Alla Madonna dell'Attarico è dedicata la sagra te la pittula cu le ulie

Torna oggi ad Andrano la sagra te la pittula cu le ulie, dedicata alla Madonna dell'Attarico. La leggenda narra che salvò un bambino del paese

Festa tradizionale per gli andranesi, la sagra te la pitta cu le ulie si svolge oggi su un promontorio fuori dal centro abitato, dove si trovano una cappella riedificata recentemente e una grotta rupestre, nella quale in passato dimoravano i monaci basiliani e sulle cui pareti è possibile ancora oggi ammirare gli affreschi raffiguranti la Madonna con il Bambino fra i Santi.

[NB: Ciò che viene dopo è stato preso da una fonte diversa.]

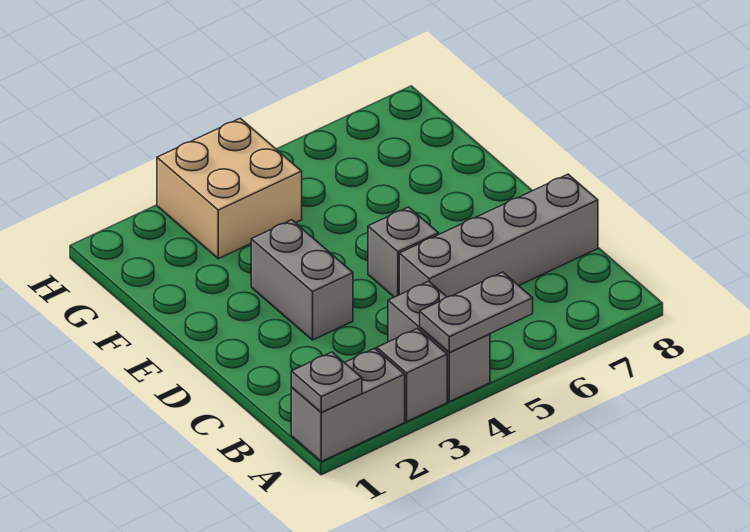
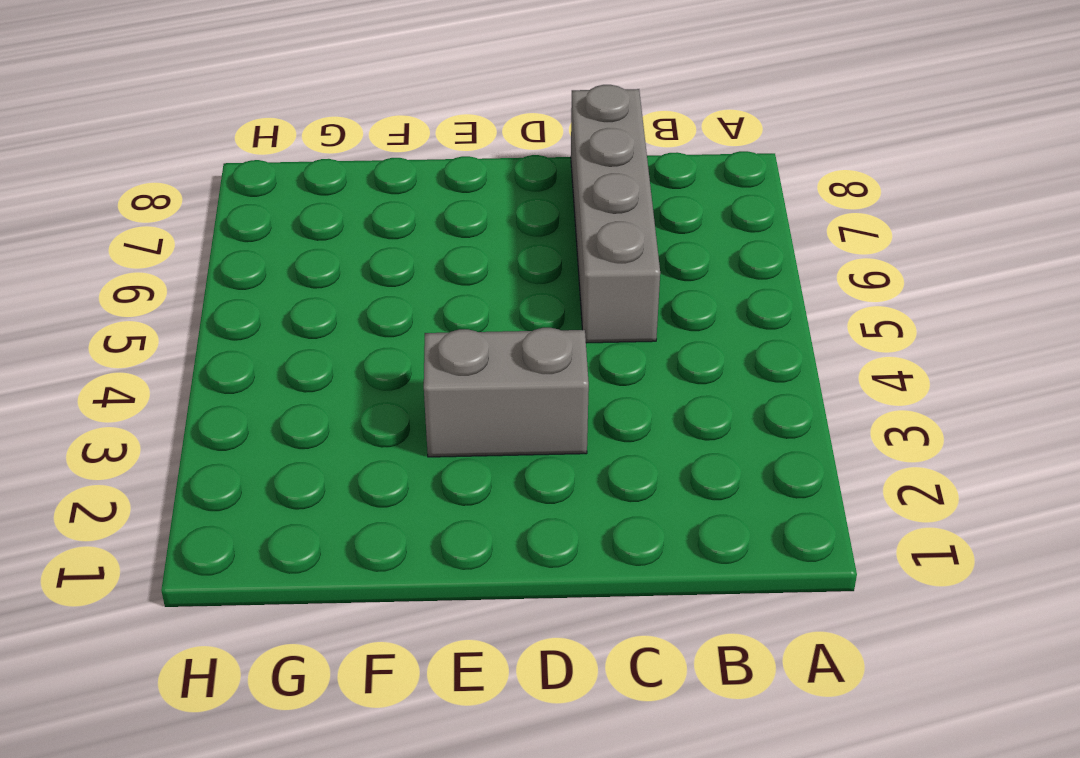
none -> grey 1x2 brick [291,348,405,462]
none -> grey 1x1 brick [377,328,447,421]

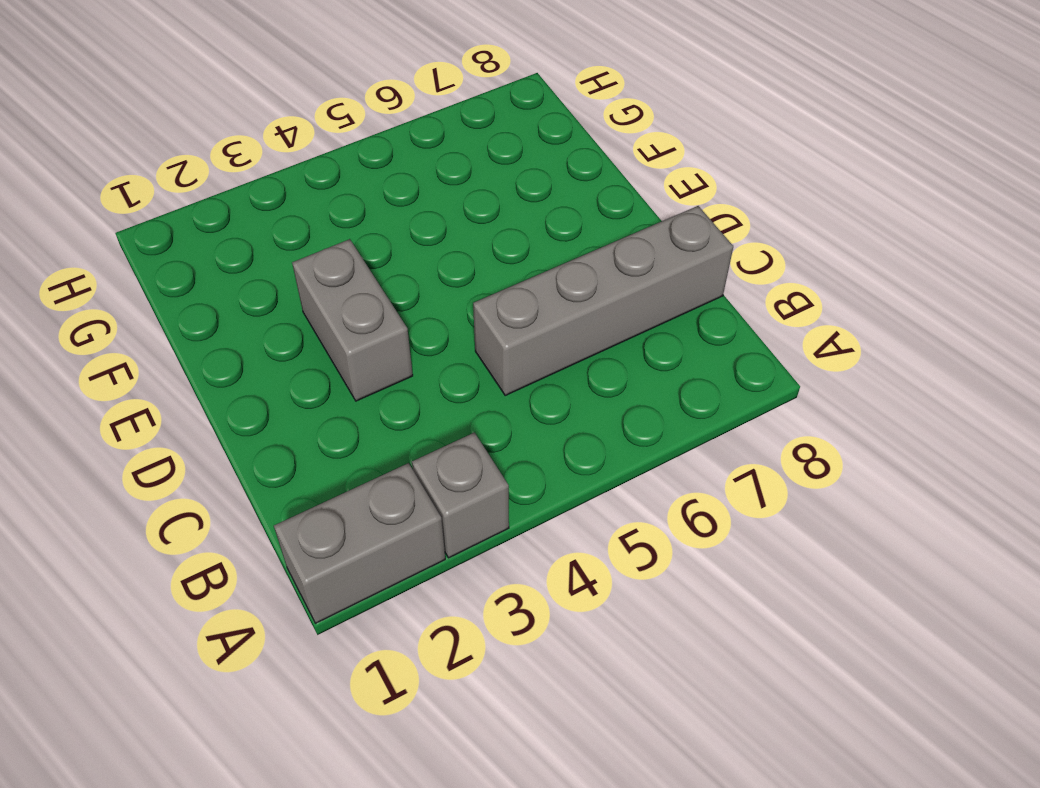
none -> grey 1x2 brick [388,281,490,402]
none -> grey 1x1 brick [368,207,439,297]

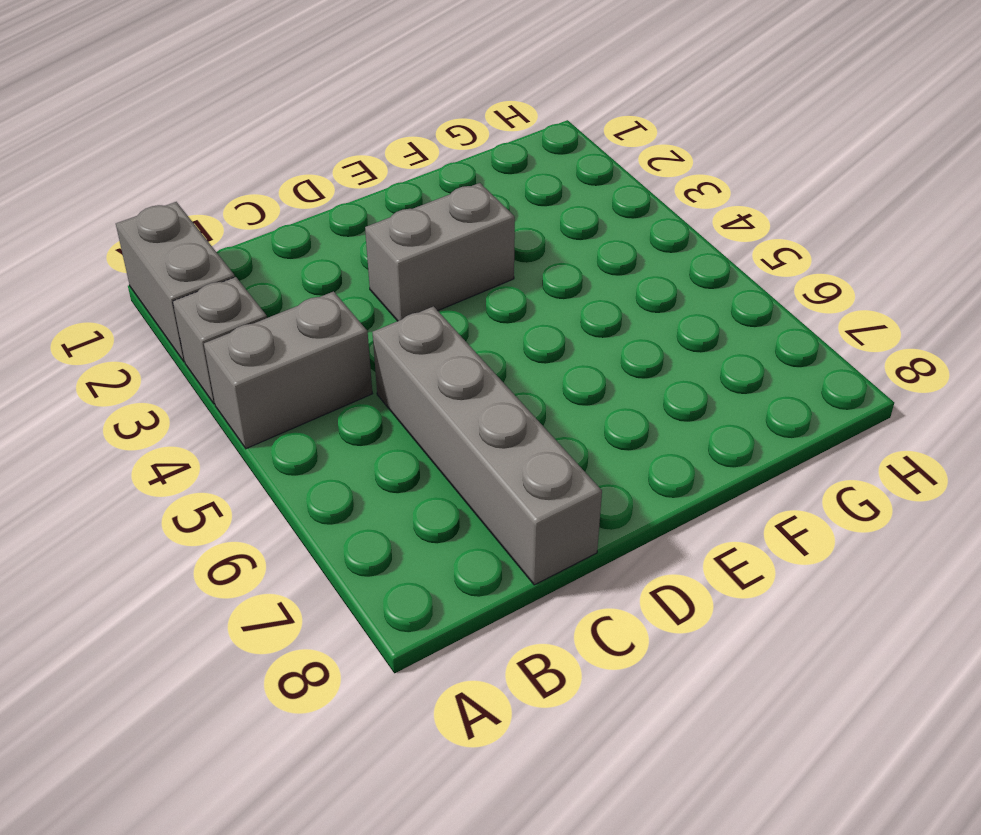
none -> grey 1x1 brick [368,207,439,297]
none -> tan 2x2 brick [157,118,302,259]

La festa culinaria è, infatti, dedicata alla Madonna dell’Attarico, che, come racconta un’antica leggenda, nel XVI secolo aveva salvato un bambino. La madre, che viveva assieme al piccolo in una povera dimora, allattava il bambino con il proprio latte, ma, nonostante ciò, il neonato cominciò a deperire, tanto che se ne temeva la morte. Una notte, la Madonna apparve in sogno alla madre, rivelandole che nella sua umile capanna si nascondeva una serpe, che le succhiava il latte destinato al bambino. La donna, all’indomani, trovò la serpe, la uccise e il bambino così si salvò.